Task instructions »
Only the lines below between the ones containing "10: (219, 204, 25.45)" and "63: (663, 512, 0.96)", inclusive, are to be reproduced, each exactly as it stands.

Information supplied »
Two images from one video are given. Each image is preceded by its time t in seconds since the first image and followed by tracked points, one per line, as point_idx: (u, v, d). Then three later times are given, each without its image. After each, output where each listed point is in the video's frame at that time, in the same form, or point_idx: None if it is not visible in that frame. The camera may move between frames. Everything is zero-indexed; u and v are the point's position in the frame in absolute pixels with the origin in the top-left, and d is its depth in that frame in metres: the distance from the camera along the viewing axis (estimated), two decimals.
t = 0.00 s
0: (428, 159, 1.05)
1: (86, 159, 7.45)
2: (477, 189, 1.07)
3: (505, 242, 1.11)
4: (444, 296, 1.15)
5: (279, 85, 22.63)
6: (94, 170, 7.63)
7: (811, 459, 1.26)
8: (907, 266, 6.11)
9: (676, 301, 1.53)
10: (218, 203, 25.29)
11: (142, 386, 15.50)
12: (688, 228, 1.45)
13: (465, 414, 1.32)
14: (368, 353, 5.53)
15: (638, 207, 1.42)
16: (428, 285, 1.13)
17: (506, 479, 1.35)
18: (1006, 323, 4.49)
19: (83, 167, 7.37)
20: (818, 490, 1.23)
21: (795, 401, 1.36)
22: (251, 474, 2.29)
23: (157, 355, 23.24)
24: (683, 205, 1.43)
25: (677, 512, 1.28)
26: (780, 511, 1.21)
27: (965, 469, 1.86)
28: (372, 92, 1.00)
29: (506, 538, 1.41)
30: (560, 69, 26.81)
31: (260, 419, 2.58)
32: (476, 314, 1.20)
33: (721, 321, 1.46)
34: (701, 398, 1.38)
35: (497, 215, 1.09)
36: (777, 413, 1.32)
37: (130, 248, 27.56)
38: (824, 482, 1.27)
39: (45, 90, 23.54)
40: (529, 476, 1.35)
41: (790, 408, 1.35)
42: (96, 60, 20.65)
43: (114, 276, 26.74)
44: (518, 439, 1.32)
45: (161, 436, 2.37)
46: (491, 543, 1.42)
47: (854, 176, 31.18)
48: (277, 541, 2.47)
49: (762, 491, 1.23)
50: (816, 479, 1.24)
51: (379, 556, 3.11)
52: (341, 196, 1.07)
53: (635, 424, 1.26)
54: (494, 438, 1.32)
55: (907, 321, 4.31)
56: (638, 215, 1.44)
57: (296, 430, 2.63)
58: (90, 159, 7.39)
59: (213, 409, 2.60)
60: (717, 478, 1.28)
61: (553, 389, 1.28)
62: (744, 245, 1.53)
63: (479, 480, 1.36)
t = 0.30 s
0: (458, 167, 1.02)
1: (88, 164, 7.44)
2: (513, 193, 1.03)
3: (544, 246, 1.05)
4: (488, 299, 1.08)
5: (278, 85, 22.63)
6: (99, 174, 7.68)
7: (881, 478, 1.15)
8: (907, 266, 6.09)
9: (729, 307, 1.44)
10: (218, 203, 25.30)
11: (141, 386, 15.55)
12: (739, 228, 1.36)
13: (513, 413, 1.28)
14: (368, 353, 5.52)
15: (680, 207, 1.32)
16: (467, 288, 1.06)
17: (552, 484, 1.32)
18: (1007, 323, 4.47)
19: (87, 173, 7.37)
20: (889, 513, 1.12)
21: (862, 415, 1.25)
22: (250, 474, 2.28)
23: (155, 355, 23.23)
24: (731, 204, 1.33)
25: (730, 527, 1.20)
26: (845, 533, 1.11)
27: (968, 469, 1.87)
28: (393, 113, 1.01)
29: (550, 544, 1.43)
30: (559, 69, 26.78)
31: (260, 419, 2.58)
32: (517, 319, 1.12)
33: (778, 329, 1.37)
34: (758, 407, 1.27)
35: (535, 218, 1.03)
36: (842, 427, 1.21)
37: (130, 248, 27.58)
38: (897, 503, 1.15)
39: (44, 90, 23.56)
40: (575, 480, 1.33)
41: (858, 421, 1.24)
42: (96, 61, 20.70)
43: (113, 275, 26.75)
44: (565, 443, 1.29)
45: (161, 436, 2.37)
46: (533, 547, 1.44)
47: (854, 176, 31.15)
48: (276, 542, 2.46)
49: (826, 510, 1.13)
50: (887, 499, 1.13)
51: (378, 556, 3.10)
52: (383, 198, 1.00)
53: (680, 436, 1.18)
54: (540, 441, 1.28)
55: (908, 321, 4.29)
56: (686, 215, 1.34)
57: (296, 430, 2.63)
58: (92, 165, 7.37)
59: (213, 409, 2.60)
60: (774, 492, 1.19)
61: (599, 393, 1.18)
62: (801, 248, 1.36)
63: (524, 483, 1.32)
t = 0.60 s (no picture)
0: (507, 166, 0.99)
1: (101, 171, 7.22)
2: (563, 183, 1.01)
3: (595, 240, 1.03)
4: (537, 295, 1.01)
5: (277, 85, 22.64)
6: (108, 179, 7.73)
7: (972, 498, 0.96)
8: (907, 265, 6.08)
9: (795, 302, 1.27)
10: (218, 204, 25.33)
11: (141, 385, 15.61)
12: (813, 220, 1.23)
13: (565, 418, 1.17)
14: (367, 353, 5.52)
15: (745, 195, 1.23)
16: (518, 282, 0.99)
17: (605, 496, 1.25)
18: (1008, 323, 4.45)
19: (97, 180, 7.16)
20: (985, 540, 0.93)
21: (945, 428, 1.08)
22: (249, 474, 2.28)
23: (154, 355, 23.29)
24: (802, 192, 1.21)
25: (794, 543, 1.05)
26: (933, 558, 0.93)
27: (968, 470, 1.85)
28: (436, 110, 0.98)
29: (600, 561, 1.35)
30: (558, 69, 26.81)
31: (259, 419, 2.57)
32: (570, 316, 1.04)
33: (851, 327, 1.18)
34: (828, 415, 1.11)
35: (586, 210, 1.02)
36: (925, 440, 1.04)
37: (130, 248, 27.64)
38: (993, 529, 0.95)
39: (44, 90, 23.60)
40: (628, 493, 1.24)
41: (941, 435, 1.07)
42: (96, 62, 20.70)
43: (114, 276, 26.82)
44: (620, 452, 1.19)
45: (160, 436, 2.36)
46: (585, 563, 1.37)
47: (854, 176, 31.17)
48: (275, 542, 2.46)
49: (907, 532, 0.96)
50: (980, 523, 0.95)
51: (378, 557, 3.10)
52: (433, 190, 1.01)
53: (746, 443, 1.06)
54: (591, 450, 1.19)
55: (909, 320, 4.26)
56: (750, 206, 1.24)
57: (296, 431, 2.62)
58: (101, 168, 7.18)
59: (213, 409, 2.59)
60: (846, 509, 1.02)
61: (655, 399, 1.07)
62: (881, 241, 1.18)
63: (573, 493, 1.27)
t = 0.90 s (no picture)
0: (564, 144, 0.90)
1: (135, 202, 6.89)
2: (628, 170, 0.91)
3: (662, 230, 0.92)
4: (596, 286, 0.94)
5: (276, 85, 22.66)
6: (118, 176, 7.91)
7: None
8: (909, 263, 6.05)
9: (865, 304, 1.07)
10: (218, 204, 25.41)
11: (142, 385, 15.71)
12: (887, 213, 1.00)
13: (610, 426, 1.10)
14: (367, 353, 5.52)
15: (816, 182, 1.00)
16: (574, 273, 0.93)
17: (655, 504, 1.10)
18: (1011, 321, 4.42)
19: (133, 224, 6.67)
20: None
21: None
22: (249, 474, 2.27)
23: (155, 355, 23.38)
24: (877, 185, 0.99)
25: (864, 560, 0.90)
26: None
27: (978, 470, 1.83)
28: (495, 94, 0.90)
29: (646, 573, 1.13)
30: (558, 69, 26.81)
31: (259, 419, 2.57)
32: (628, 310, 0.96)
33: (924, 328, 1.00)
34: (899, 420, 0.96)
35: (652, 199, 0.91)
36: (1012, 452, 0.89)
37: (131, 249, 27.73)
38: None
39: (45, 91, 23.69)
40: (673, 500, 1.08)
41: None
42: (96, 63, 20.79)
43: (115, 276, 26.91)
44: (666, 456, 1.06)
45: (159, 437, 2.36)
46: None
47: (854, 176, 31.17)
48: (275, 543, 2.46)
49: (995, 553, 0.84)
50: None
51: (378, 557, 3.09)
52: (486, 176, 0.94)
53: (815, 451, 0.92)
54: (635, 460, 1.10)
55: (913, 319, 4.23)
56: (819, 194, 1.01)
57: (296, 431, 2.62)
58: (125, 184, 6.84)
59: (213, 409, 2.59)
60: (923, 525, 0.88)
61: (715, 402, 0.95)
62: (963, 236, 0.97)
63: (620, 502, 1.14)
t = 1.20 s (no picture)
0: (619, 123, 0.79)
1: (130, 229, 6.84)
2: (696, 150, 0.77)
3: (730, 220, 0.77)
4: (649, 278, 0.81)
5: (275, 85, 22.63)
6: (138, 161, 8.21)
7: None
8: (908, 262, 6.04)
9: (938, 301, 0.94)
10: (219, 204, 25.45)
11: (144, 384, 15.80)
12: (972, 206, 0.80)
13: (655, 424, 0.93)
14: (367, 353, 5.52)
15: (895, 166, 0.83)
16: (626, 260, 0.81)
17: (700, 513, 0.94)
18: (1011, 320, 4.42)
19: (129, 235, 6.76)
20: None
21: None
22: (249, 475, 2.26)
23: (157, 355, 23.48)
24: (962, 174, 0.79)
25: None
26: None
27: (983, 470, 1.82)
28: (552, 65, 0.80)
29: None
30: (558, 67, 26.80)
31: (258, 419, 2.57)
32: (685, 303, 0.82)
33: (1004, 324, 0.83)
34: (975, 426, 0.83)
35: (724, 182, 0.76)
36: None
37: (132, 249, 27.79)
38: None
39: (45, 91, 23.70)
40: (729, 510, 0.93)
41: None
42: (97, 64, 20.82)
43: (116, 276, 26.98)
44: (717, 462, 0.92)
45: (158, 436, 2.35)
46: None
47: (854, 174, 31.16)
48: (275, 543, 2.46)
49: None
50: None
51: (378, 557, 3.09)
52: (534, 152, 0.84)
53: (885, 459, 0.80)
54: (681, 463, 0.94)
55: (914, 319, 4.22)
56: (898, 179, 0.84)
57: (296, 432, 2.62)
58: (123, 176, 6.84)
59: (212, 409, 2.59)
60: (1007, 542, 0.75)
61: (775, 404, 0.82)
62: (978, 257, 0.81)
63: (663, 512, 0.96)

---

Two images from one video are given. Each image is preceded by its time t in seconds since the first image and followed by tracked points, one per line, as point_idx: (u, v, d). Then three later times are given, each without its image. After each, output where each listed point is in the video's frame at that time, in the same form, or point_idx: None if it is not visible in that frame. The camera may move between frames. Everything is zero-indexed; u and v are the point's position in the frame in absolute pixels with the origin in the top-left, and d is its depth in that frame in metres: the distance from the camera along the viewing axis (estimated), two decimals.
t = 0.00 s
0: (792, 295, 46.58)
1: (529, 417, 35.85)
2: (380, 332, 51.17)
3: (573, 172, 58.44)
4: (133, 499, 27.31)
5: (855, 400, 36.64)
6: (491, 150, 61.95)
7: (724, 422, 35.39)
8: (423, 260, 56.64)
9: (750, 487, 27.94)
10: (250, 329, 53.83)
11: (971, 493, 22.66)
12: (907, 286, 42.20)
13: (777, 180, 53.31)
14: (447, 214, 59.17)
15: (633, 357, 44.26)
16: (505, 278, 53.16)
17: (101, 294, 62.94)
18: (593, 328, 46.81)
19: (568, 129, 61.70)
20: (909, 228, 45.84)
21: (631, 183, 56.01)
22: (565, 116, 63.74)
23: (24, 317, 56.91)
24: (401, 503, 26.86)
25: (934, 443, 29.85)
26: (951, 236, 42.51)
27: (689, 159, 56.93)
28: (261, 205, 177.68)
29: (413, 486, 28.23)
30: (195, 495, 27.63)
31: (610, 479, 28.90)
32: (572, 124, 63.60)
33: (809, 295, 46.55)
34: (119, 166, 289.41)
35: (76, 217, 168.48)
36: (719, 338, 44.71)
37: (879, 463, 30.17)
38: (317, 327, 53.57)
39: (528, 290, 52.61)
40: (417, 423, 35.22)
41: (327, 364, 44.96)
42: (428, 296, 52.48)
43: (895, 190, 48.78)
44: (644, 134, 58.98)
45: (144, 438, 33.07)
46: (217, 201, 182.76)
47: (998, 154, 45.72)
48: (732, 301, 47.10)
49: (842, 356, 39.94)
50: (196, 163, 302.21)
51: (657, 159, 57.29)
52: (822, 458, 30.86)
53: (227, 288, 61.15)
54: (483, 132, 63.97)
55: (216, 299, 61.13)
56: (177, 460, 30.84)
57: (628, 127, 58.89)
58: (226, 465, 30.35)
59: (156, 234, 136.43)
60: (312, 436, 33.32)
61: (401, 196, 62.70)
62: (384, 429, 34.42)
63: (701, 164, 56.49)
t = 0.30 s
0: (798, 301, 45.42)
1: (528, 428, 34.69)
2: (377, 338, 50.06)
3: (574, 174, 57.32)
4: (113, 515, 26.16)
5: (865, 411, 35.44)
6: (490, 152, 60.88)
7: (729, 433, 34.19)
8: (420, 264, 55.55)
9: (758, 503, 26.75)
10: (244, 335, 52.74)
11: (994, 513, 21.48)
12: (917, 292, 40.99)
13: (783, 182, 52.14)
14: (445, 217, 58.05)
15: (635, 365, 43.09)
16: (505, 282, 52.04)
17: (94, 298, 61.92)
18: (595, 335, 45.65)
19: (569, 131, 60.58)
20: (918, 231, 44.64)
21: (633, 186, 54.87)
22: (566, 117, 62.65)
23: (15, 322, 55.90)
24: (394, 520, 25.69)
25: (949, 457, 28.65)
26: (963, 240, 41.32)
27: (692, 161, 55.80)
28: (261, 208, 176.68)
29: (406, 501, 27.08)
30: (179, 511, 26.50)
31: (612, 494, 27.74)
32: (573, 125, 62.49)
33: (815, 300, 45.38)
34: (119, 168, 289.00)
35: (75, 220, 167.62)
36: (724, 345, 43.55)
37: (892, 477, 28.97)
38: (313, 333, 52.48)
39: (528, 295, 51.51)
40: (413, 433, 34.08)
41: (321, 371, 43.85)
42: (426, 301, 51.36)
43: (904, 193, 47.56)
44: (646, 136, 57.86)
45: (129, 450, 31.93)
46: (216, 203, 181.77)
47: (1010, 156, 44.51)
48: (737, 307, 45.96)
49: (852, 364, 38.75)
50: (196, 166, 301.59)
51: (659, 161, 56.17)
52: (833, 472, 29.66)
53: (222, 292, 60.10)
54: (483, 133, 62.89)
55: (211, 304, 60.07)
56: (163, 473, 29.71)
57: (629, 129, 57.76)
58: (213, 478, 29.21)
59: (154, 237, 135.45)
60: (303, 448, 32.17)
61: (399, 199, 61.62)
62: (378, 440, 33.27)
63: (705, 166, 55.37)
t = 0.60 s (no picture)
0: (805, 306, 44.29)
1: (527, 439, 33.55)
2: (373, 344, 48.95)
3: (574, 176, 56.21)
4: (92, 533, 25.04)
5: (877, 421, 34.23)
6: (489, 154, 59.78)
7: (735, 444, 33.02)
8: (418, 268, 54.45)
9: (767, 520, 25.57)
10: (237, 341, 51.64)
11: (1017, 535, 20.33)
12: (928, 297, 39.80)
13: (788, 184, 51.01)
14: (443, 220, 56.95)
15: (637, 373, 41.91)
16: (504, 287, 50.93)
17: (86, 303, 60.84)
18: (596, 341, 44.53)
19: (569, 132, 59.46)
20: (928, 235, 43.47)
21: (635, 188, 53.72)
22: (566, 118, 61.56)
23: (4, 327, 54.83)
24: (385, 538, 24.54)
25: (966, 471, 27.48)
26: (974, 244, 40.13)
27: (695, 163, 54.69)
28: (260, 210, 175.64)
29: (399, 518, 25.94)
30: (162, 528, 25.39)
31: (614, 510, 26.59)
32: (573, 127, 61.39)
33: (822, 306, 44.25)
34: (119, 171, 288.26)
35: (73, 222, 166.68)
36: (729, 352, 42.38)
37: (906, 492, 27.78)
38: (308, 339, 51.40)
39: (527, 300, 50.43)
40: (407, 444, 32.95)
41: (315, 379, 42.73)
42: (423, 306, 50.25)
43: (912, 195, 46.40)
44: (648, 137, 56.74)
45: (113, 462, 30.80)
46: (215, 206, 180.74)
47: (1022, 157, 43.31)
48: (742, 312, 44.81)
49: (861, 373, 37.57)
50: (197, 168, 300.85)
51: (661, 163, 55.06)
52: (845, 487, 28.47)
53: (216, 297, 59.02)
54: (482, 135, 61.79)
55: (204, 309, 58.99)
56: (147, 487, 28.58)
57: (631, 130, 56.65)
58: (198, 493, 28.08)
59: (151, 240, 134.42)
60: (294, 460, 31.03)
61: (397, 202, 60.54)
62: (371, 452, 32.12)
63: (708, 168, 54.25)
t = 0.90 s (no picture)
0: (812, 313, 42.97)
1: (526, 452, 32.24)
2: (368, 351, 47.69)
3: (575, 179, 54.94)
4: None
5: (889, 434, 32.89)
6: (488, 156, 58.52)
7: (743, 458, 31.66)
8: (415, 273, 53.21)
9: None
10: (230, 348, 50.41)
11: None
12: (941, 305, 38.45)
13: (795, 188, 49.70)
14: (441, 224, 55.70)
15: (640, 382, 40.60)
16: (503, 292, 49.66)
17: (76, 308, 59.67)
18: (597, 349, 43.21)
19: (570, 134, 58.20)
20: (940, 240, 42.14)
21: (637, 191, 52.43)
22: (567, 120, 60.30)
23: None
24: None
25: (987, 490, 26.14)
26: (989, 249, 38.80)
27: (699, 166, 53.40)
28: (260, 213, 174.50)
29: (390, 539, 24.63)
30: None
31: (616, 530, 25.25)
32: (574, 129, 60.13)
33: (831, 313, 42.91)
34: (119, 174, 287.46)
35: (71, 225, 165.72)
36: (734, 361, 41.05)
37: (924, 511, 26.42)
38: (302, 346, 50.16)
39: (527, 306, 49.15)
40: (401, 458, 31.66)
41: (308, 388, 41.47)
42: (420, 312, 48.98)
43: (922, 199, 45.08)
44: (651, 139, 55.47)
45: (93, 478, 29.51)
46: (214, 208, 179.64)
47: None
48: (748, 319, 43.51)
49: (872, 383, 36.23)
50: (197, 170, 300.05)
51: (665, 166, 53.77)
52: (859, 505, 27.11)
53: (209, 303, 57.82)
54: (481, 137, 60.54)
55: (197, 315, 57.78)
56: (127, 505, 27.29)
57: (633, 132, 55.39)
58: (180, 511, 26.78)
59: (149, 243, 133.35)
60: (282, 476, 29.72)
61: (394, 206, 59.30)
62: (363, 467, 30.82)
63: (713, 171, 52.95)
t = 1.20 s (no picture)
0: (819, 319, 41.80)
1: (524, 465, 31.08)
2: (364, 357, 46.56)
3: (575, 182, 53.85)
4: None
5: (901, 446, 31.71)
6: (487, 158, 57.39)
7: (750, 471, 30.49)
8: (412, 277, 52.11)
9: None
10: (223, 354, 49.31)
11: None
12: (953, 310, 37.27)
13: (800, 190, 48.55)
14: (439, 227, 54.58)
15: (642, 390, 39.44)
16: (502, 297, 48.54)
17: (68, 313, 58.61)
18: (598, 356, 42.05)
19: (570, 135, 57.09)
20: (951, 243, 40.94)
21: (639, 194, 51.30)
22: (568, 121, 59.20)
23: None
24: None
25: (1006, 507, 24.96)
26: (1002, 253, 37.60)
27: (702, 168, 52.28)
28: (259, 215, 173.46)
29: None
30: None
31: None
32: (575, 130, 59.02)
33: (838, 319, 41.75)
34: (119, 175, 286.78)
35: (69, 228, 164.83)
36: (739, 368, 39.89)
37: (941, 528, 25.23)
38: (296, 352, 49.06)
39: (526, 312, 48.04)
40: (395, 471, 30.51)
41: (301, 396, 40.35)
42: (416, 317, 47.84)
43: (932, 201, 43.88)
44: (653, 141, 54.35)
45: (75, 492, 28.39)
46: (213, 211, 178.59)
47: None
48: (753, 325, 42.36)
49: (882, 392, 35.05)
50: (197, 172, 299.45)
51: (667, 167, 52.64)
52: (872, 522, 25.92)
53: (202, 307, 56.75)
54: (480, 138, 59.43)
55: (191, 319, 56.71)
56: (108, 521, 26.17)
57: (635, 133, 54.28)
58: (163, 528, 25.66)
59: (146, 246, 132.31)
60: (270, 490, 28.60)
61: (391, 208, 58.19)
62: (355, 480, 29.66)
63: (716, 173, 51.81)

Solution below »
10: (219, 204, 25.45)
11: (144, 384, 15.80)
12: (972, 206, 0.80)
13: (655, 424, 0.93)
14: (367, 353, 5.52)
15: (895, 166, 0.83)
16: (626, 260, 0.81)
17: (700, 513, 0.94)
18: (1011, 320, 4.42)
19: (129, 235, 6.76)
20: None
21: None
22: (249, 475, 2.26)
23: (157, 355, 23.48)
24: (962, 174, 0.79)
25: None
26: None
27: (983, 470, 1.82)
28: (552, 65, 0.80)
29: None
30: (558, 67, 26.80)
31: (258, 419, 2.57)
32: (685, 303, 0.82)
33: (1004, 324, 0.83)
34: (975, 426, 0.83)
35: (724, 182, 0.76)
36: None
37: (132, 249, 27.79)
38: None
39: (45, 91, 23.70)
40: (729, 510, 0.93)
41: None
42: (97, 64, 20.82)
43: (116, 276, 26.98)
44: (717, 462, 0.92)
45: (158, 436, 2.35)
46: None
47: (854, 174, 31.16)
48: (275, 543, 2.46)
49: None
50: None
51: (378, 557, 3.09)
52: (534, 152, 0.84)
53: (885, 459, 0.80)
54: (681, 463, 0.94)
55: (914, 319, 4.22)
56: (898, 179, 0.84)
57: (296, 432, 2.62)
58: (123, 176, 6.84)
59: (212, 409, 2.59)
60: (1007, 542, 0.75)
61: (775, 404, 0.82)
62: (978, 257, 0.81)
63: (663, 512, 0.96)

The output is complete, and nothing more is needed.